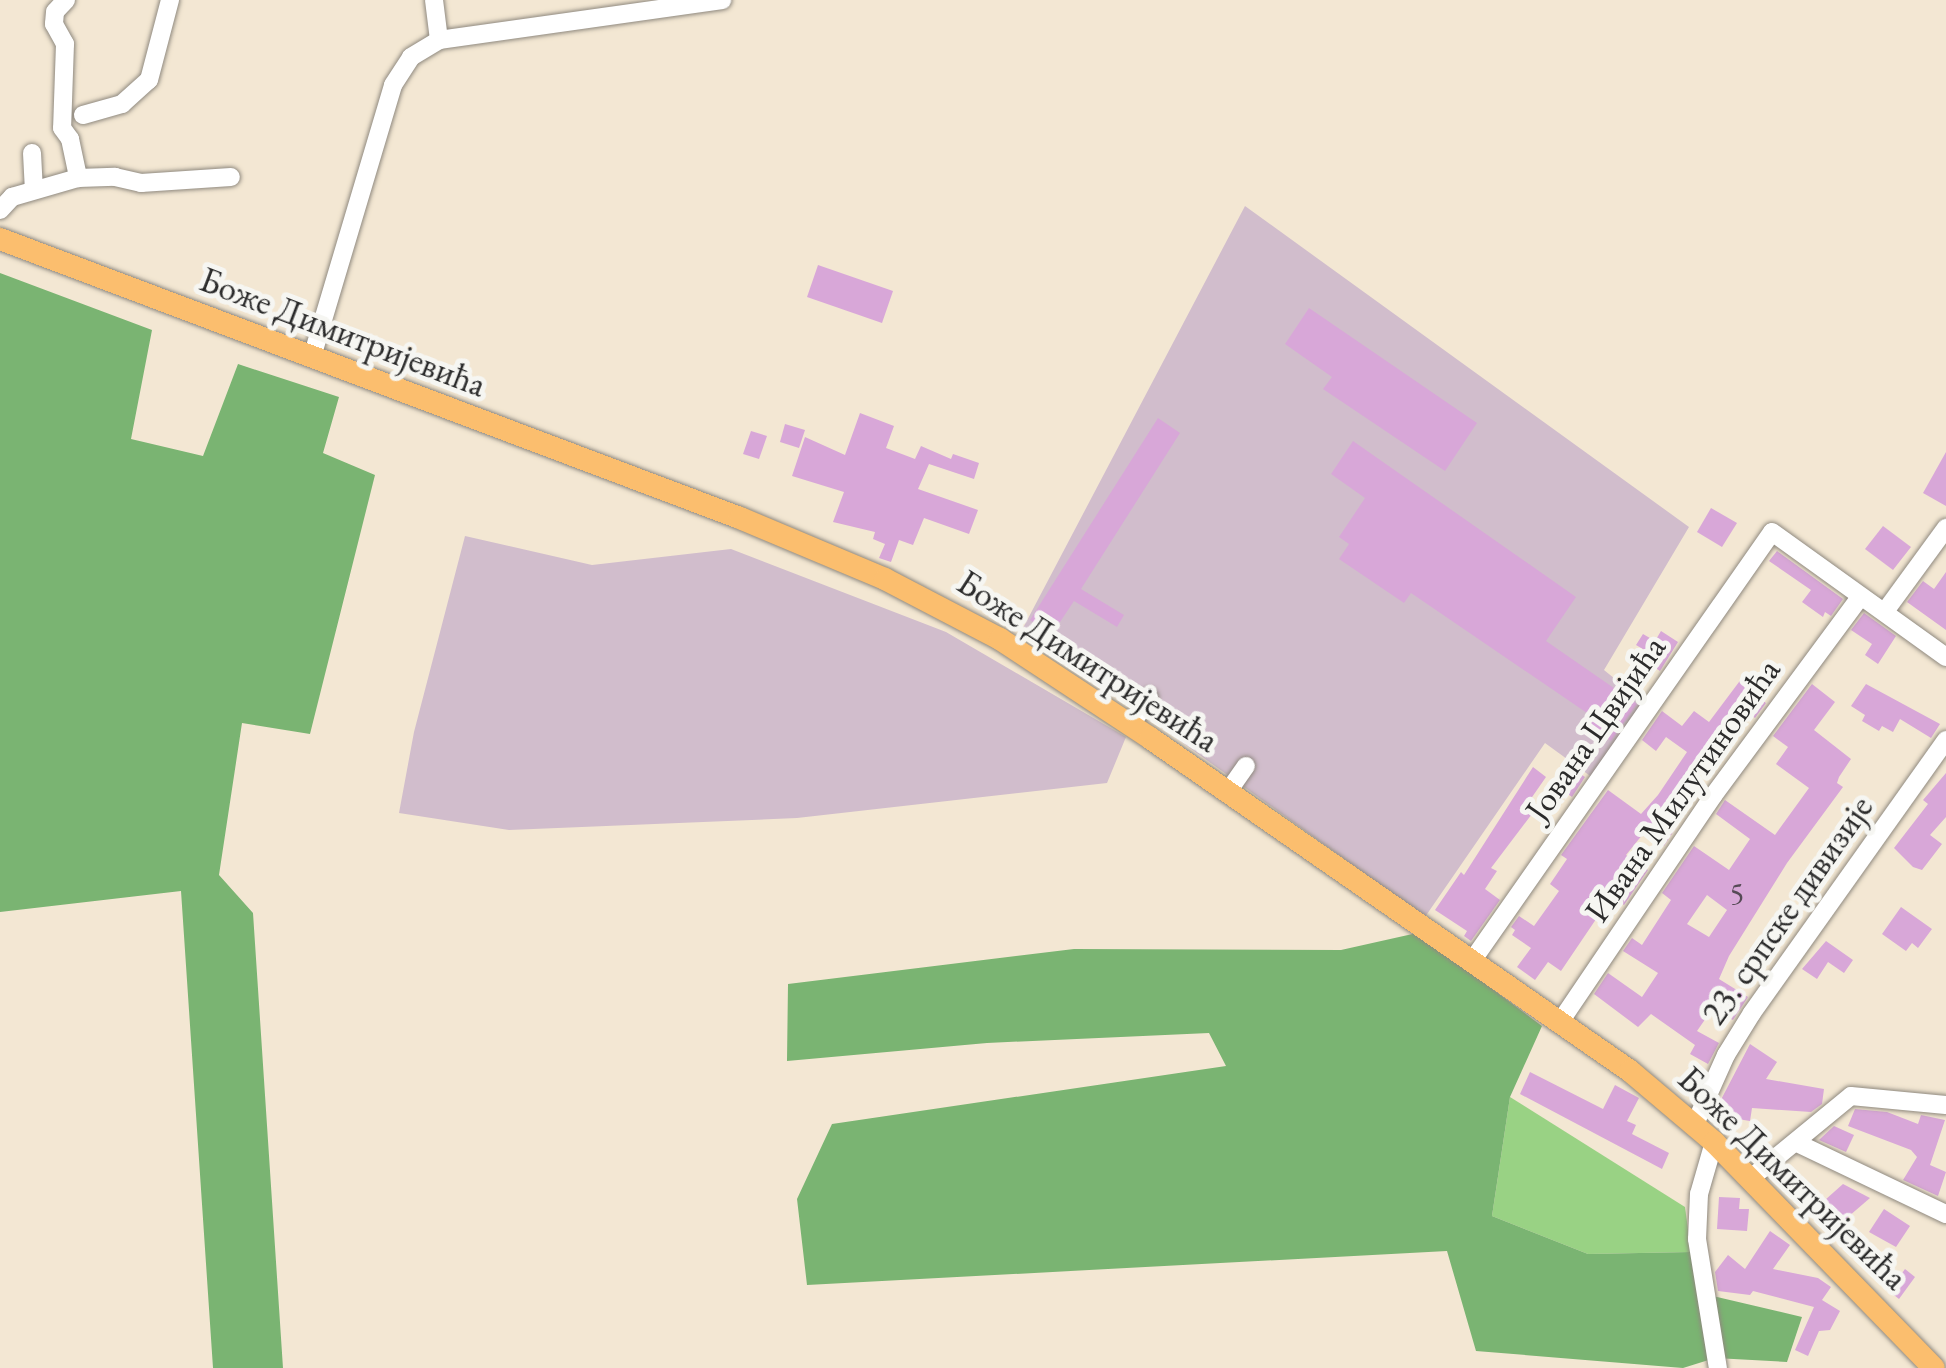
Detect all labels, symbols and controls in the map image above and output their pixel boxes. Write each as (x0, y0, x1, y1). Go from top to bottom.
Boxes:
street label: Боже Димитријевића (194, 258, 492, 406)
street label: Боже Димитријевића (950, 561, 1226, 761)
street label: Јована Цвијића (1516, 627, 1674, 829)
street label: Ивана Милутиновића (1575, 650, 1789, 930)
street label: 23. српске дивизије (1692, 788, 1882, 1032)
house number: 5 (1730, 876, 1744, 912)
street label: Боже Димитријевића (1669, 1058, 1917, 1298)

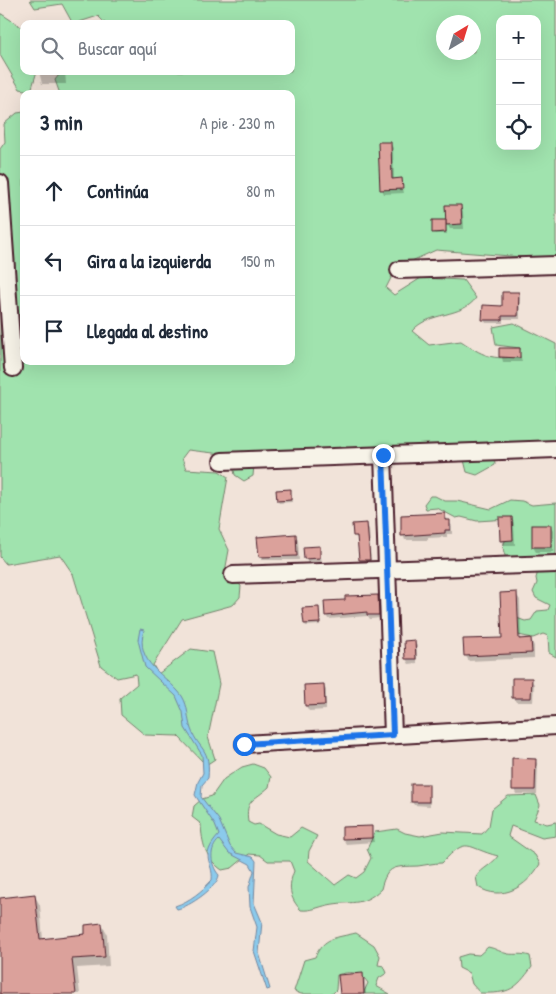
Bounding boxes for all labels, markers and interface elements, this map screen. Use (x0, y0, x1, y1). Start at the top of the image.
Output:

□ □ □

AIM OF THE TASK:
Word for word, restate each line above, minus its pictures.

EXERCISE RESPONSE:
Detect all labels, symbols and controls in the map image above and output their pixel boxes. Write each as (x0, y0, x1, y1). Go from top to bottom.
Boxes:
street label: Боже Димитријевића (194, 258, 492, 406)
street label: Боже Димитријевића (950, 561, 1226, 761)
street label: Јована Цвијића (1516, 627, 1674, 829)
street label: Ивана Милутиновића (1575, 650, 1789, 930)
street label: 23. српске дивизије (1692, 788, 1882, 1032)
house number: 5 (1730, 876, 1744, 912)
street label: Боже Димитријевића (1669, 1058, 1917, 1298)

Bounding boxes for all labels, markers and interface elements, this map screen. Use (x0, y0, x1, y1). Start at the top of the image.
Output:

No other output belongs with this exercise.